People share books they love. They want to spread to friends and family the goodness that they felt when reading the book or the ideas they found in the pages. In sharing a loved book, a reader is trying to share the same excitement, pleasure, chills, and thrills of reading that they themselves experienced. Why else share? Sharing a love of books and of one particular book is a good thing. But it is also a tricky maneuver, for both sides. The giver of the book is not exactly ripping open her soul for a free look, but when she hands over the book with the comment that it is one of her favorites, such an admission is very close to the baring of the soul. We are what we love to read, and when we admit to loving a book, we admit that the book represents some aspect of ourselves truly, whether it is that we are suckers for romance or pining for adventure or secretly fascinated by crime.

And often, she’d turn to how much this experience was doing for her:

The Assault is about more than war. Hannah Coulter is about more than war. Those two books — and all the great books I was reading — were about the complexity and entirety of the human experience. About the things we wish to forget and those we want more and more of. About how we react and how we wish we could react.
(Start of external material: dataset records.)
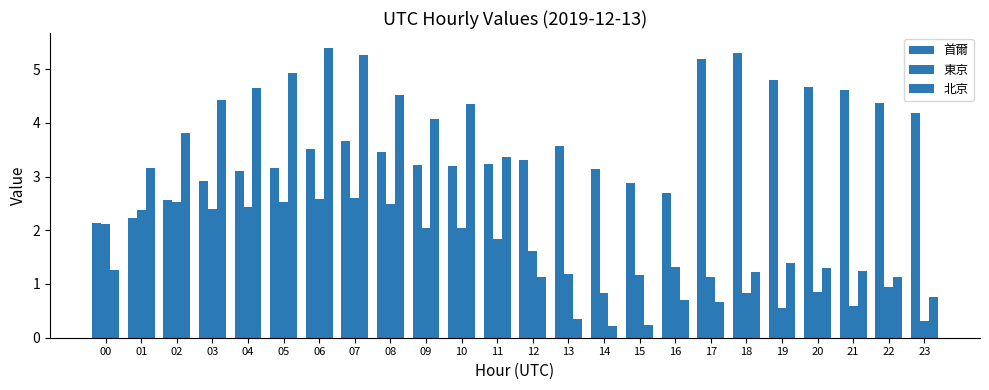

How many series are shown in this chart?

3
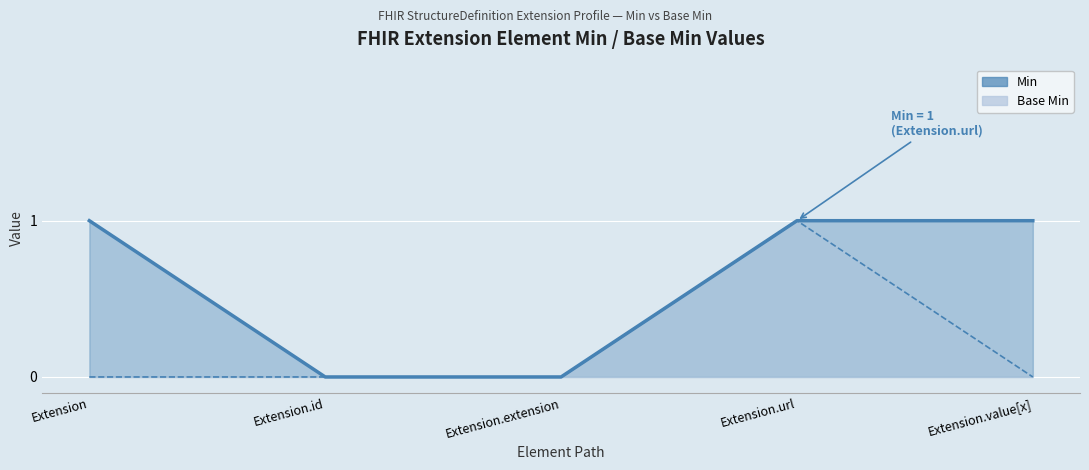

What position from the right is Extension.value[x]?

1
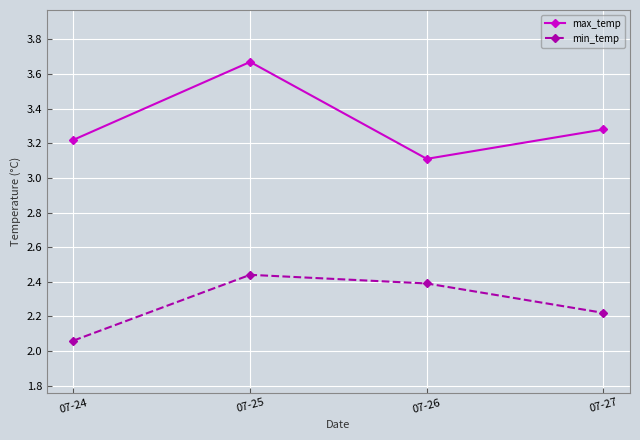

What is the spread (max minus min) of values at 07-24?

1.2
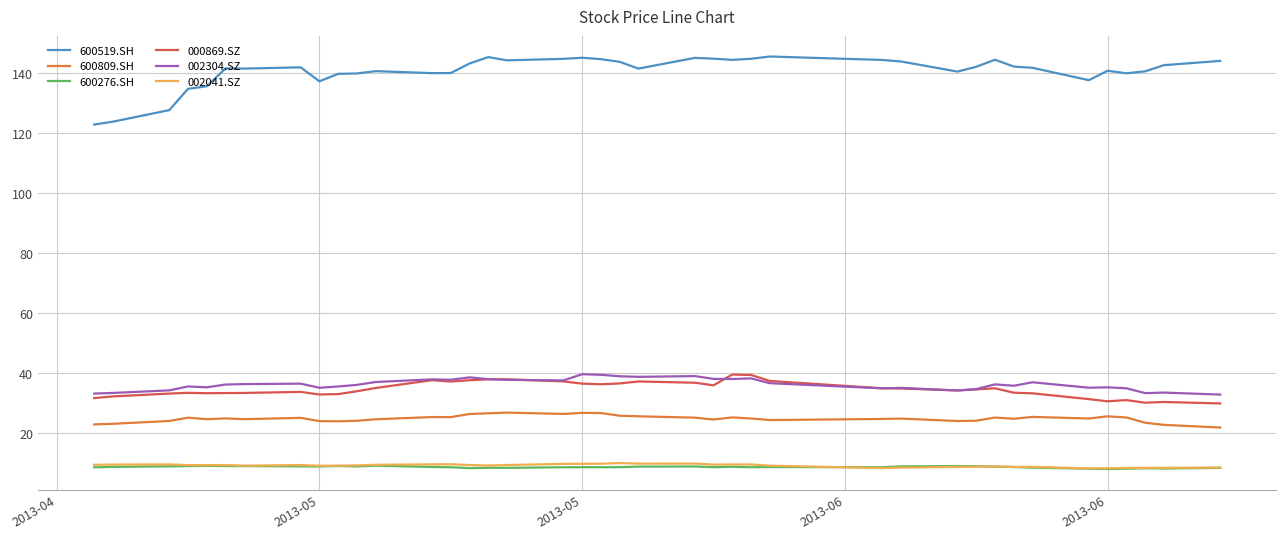

Which series has the widest spread of values?

600519.SH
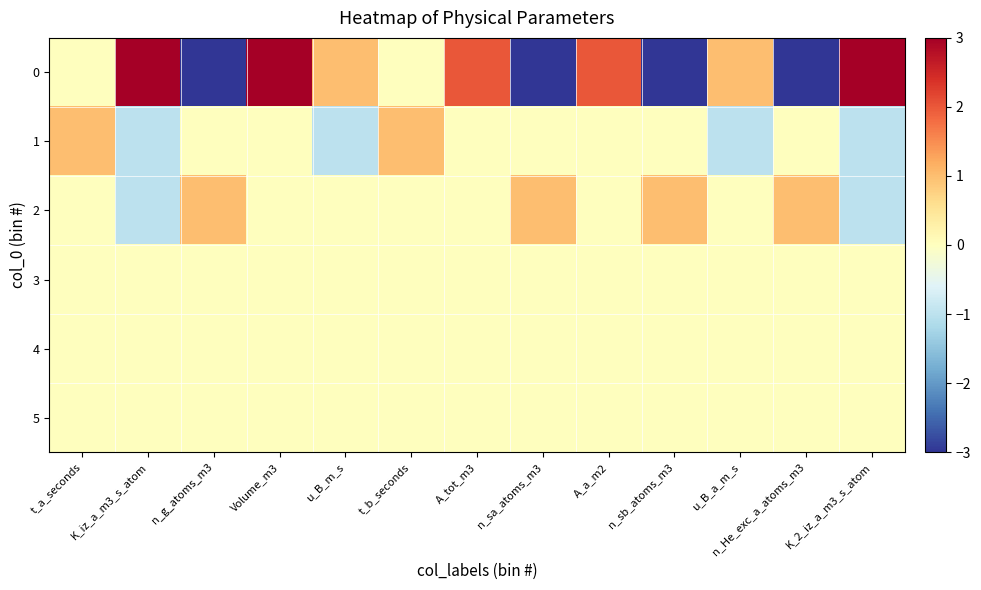

What is the total value across all series at A_tot_m3?

2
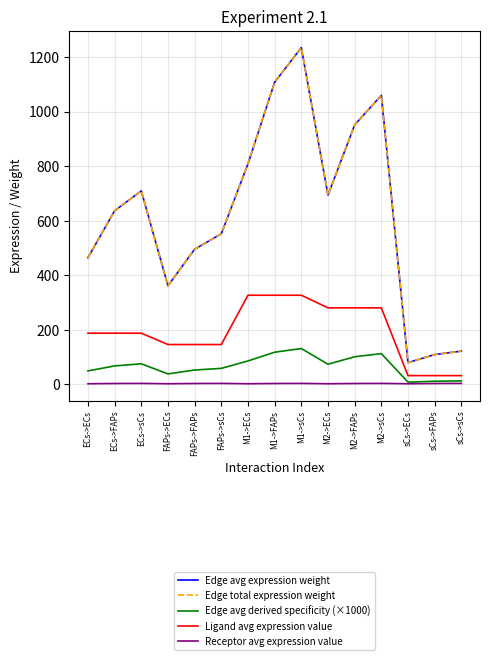

Reading right to left, what are all the values shown in this chart?

Edge avg expression weight: sCs->sCs=121.9	sCs->FAPs=109.4	sCs->ECs=79.8	M2->sCs=1059.4	M2->FAPs=950.9	M2->ECs=693.8	M1->sCs=1233.9	M1->FAPs=1107.5	M1->ECs=808.1	FAPs->sCs=551.9	FAPs->FAPs=495.4	FAPs->ECs=361.4	ECs->sCs=708.9	ECs->FAPs=636.3	ECs->ECs=464.3
Edge total expression weight: sCs->sCs=121.9	sCs->FAPs=109.4	sCs->ECs=79.8	M2->sCs=1059.4	M2->FAPs=950.9	M2->ECs=693.8	M1->sCs=1233.9	M1->FAPs=1107.5	M1->ECs=808.1	FAPs->sCs=551.9	FAPs->FAPs=495.4	FAPs->ECs=361.4	ECs->sCs=708.9	ECs->FAPs=636.3	ECs->ECs=464.3
Edge avg derived specificity (×1000): sCs->sCs=13.0	sCs->FAPs=11.7	sCs->ECs=8.5	M2->sCs=112.9	M2->FAPs=101.3	M2->ECs=73.9	M1->sCs=131.5	M1->FAPs=118.0	M1->ECs=86.1	FAPs->sCs=58.8	FAPs->FAPs=52.8	FAPs->ECs=38.5	ECs->sCs=75.6	ECs->FAPs=67.8	ECs->ECs=49.5
Ligand avg expression value: sCs->sCs=32.3	sCs->FAPs=32.3	sCs->ECs=32.3	M2->sCs=280.6	M2->FAPs=280.6	M2->ECs=280.6	M1->sCs=326.8	M1->FAPs=326.8	M1->ECs=326.8	FAPs->sCs=146.2	FAPs->FAPs=146.2	FAPs->ECs=146.2	ECs->sCs=187.8	ECs->FAPs=187.8	ECs->ECs=187.8
Receptor avg expression value: sCs->sCs=3.8	sCs->FAPs=3.4	sCs->ECs=2.5	M2->sCs=3.8	M2->FAPs=3.4	M2->ECs=2.5	M1->sCs=3.8	M1->FAPs=3.4	M1->ECs=2.5	FAPs->sCs=3.8	FAPs->FAPs=3.4	FAPs->ECs=2.5	ECs->sCs=3.8	ECs->FAPs=3.4	ECs->ECs=2.5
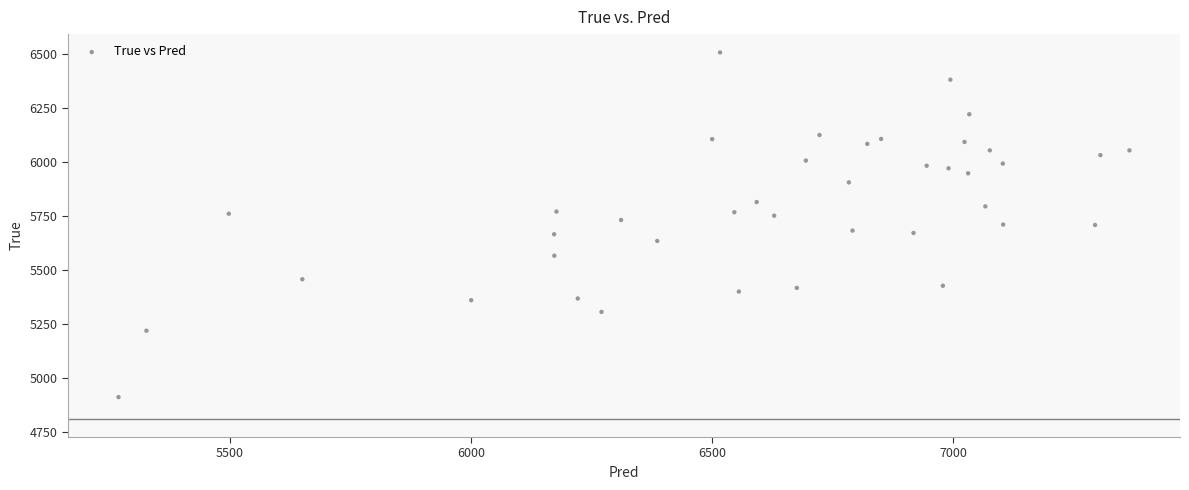

What is the range of Y values (max minus min)?

1594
Books are experience, the words of authors proving the solace of love, the fulfillment of family, the torment of war, and the wisdom of memory. Joy and tears, pleasure and pain: everything came to me while I read in my purple chair. I had never sat so still, and yet experienced so much.

I haven’t read a lot of the books she chose. So I especially took notice when she let her thoughts flow from a book I’d read and loved, Little Bee:

But books were showing me that everyone suffers, at different times in our lives. And that yes, in fact, there were many people who knew exactly what I was going through. Now, through reading, I found that suffering and finding joy are universal experiences, and that those experiences are the connection between me and the rest of the world. My friends could have told me the same, I know, but with friends there are always barriers, hidden corners, and covered emotions. In books, the characters are made known to me, inside and out, and in knowing them, I know myself, and the real people who populate my world.

Yes, this is a memoir for book lovers. Again, I especially loved her reflections on what she’d gotten out of writing about the books. This one was from her discussion of finishing up the year of reading:

I do need to talk about books. Because talking about books allows me to talk about anything with anyone. With family, friends, and even with strangers who contacted me through my Web site (and became friends), when we discuss what we are reading, what we are really discussing is our own lives, our take on everything from sorrow to fidelity to responsibility, from money to religion, from worrying to inebriation, from sex to laundry, and back again. No topic is taboo, as long as we can tie it in to a book we’ve read, and all responses are allowed, couched in terms of characters and their situations.

Now, one of my reactions to Tolstoy and the Purple Chair is envy. Wouldn’t it be wonderful to be able to make your “work” each day be to read a book! However, as I write this, I’m on the ballot for next year’s Newbery committee. And serving on the Newbery committee would be a way of dedicating my life to reading for a solid year, every bit as much as Nina Sankovitch did, though perhaps in a different way. I like her approach of treating books as therapy, as escape, as growth. Now my divorce is complete; I’m moving into my first purchased home on my own. What a good time it would be to celebrate the new phase in my life with books!

But even if you don’t have an opportunity to devote a year of your life to books, for anyone to whom that idea sounds delightful, I highly recommend the vicarious experience of spending some time with Nina Sankovitch as she explores her own healing through books.